Problem ▸ Can you transcribe the data exactly? Leave the pictures out.

Records shown ▸

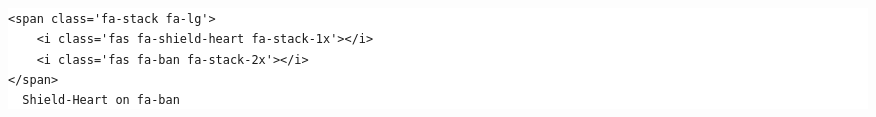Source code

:     <span class='fa-stack fa-lg'>
        <i class='fas fa-shield-heart fa-stack-1x'></i>
        <i class='fas fa-ban fa-stack-2x'></i>
    </span>
      Shield-Heart on fa-ban
</div>
</div>


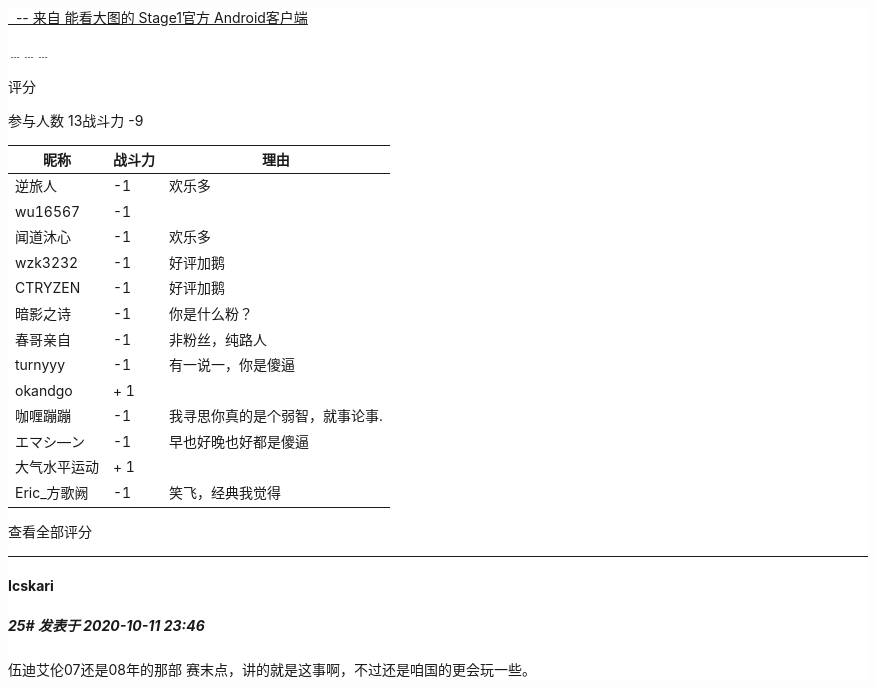 [  -- 来自 能看大图的 Stage1官方 Android客户端](https://www.coolapk.com/apk/140634)



﹍﹍﹍

评分





 参与人数 13战斗力 -9

|昵称|战斗力|理由|
|----|---|---|
| 逆旅人|-1|欢乐多|
| wu16567|-1||
| 闻道沐心|-1|欢乐多|
| wzk3232|-1|好评加鹅|
| CTRYZEN|-1|好评加鹅|
| 暗影之诗|-1|你是什么粉？|
| 春哥亲自|-1|非粉丝，纯路人|
| turnyyy|-1|有一说一，你是傻逼|
| okandgo| + 1||
| 咖喱蹦蹦|-1|我寻思你真的是个弱智，就事论事.|
| エマシ—ン|-1|早也好晚也好都是傻逼|
| 大气水平运动| + 1||
| Eric_方歌阙|-1|笑飞，经典我觉得|



查看全部评分






-----

####  Icskari  
##### 25#       发表于 2020-10-11 23:46




伍迪艾伦07还是08年的那部 赛末点，讲的就是这事啊，不过还是咱国的更会玩一些。






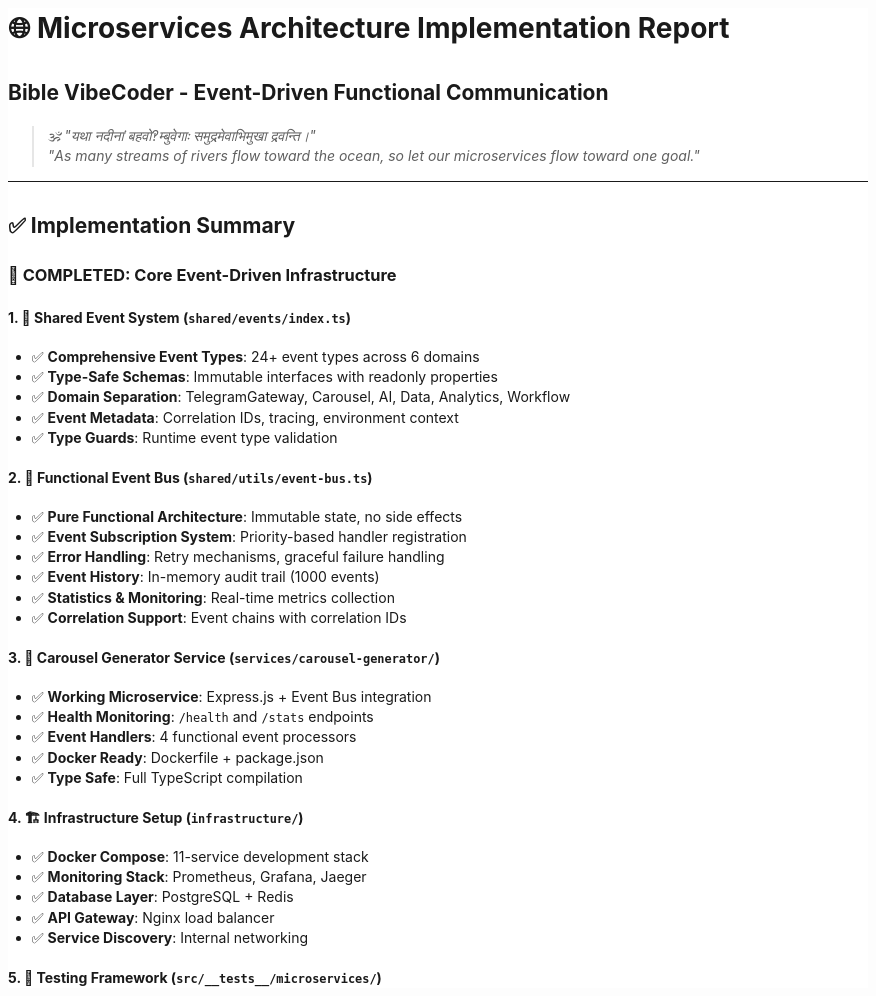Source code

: # 🌐 Microservices Architecture Implementation Report

## Bible VibeCoder - Event-Driven Functional Communication

> _🕉️ "यथा नदीनां बहवो‽म्बुवेगाः समुद्रमेवाभिमुखा द्रवन्ति।"_  
> _"As many streams of rivers flow toward the ocean, so let our microservices flow toward one goal."_

---

## ✅ Implementation Summary

### 🎯 **COMPLETED: Core Event-Driven Infrastructure**

#### 1. **📨 Shared Event System** (`shared/events/index.ts`)

- ✅ **Comprehensive Event Types**: 24+ event types across 6 domains
- ✅ **Type-Safe Schemas**: Immutable interfaces with readonly properties
- ✅ **Domain Separation**: TelegramGateway, Carousel, AI, Data, Analytics, Workflow
- ✅ **Event Metadata**: Correlation IDs, tracing, environment context
- ✅ **Type Guards**: Runtime event type validation

#### 2. **🌊 Functional Event Bus** (`shared/utils/event-bus.ts`)

- ✅ **Pure Functional Architecture**: Immutable state, no side effects
- ✅ **Event Subscription System**: Priority-based handler registration
- ✅ **Error Handling**: Retry mechanisms, graceful failure handling
- ✅ **Event History**: In-memory audit trail (1000 events)
- ✅ **Statistics & Monitoring**: Real-time metrics collection
- ✅ **Correlation Support**: Event chains with correlation IDs

#### 3. **🎨 Carousel Generator Service** (`services/carousel-generator/`)

- ✅ **Working Microservice**: Express.js + Event Bus integration
- ✅ **Health Monitoring**: `/health` and `/stats` endpoints
- ✅ **Event Handlers**: 4 functional event processors
- ✅ **Docker Ready**: Dockerfile + package.json
- ✅ **Type Safe**: Full TypeScript compilation

#### 4. **🏗️ Infrastructure Setup** (`infrastructure/`)

- ✅ **Docker Compose**: 11-service development stack
- ✅ **Monitoring Stack**: Prometheus, Grafana, Jaeger
- ✅ **Database Layer**: PostgreSQL + Redis
- ✅ **API Gateway**: Nginx load balancer
- ✅ **Service Discovery**: Internal networking

#### 5. **🧪 Testing Framework** (`src/__tests__/microservices/`)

Answer box ▸
Source code

:     <span class='fa-stack fa-lg'>
        <i class='fas fa-shield-heart fa-stack-1x'></i>
        <i class='fas fa-ban fa-stack-2x'></i>
    </span>
      Shield-Heart on fa-ban
</div>
</div>


 [  -- 来自 能看大图的 Stage1官方 Android客户端](https://www.coolapk.com/apk/140634)



﹍﹍﹍

评分





 参与人数 13战斗力 -9

|昵称|战斗力|理由|
|----|---|---|
| 逆旅人|-1|欢乐多|
| wu16567|-1||
| 闻道沐心|-1|欢乐多|
| wzk3232|-1|好评加鹅|
| CTRYZEN|-1|好评加鹅|
| 暗影之诗|-1|你是什么粉？|
| 春哥亲自|-1|非粉丝，纯路人|
| turnyyy|-1|有一说一，你是傻逼|
| okandgo| + 1||
| 咖喱蹦蹦|-1|我寻思你真的是个弱智，就事论事.|
| エマシ—ン|-1|早也好晚也好都是傻逼|
| 大气水平运动| + 1||
| Eric_方歌阙|-1|笑飞，经典我觉得|



查看全部评分






-----

####  Icskari  
##### 25#       发表于 2020-10-11 23:46




伍迪艾伦07还是08年的那部 赛末点，讲的就是这事啊，不过还是咱国的更会玩一些。






Source code

: # 🌐 Microservices Architecture Implementation Report

## Bible VibeCoder - Event-Driven Functional Communication

> _🕉️ "यथा नदीनां बहवो‽म्बुवेगाः समुद्रमेवाभिमुखा द्रवन्ति।"_  
> _"As many streams of rivers flow toward the ocean, so let our microservices flow toward one goal."_

---

## ✅ Implementation Summary

### 🎯 **COMPLETED: Core Event-Driven Infrastructure**

#### 1. **📨 Shared Event System** (`shared/events/index.ts`)

- ✅ **Comprehensive Event Types**: 24+ event types across 6 domains
- ✅ **Type-Safe Schemas**: Immutable interfaces with readonly properties
- ✅ **Domain Separation**: TelegramGateway, Carousel, AI, Data, Analytics, Workflow
- ✅ **Event Metadata**: Correlation IDs, tracing, environment context
- ✅ **Type Guards**: Runtime event type validation

#### 2. **🌊 Functional Event Bus** (`shared/utils/event-bus.ts`)

- ✅ **Pure Functional Architecture**: Immutable state, no side effects
- ✅ **Event Subscription System**: Priority-based handler registration
- ✅ **Error Handling**: Retry mechanisms, graceful failure handling
- ✅ **Event History**: In-memory audit trail (1000 events)
- ✅ **Statistics & Monitoring**: Real-time metrics collection
- ✅ **Correlation Support**: Event chains with correlation IDs

#### 3. **🎨 Carousel Generator Service** (`services/carousel-generator/`)

- ✅ **Working Microservice**: Express.js + Event Bus integration
- ✅ **Health Monitoring**: `/health` and `/stats` endpoints
- ✅ **Event Handlers**: 4 functional event processors
- ✅ **Docker Ready**: Dockerfile + package.json
- ✅ **Type Safe**: Full TypeScript compilation

#### 4. **🏗️ Infrastructure Setup** (`infrastructure/`)

- ✅ **Docker Compose**: 11-service development stack
- ✅ **Monitoring Stack**: Prometheus, Grafana, Jaeger
- ✅ **Database Layer**: PostgreSQL + Redis
- ✅ **API Gateway**: Nginx load balancer
- ✅ **Service Discovery**: Internal networking

#### 5. **🧪 Testing Framework** (`src/__tests__/microservices/`)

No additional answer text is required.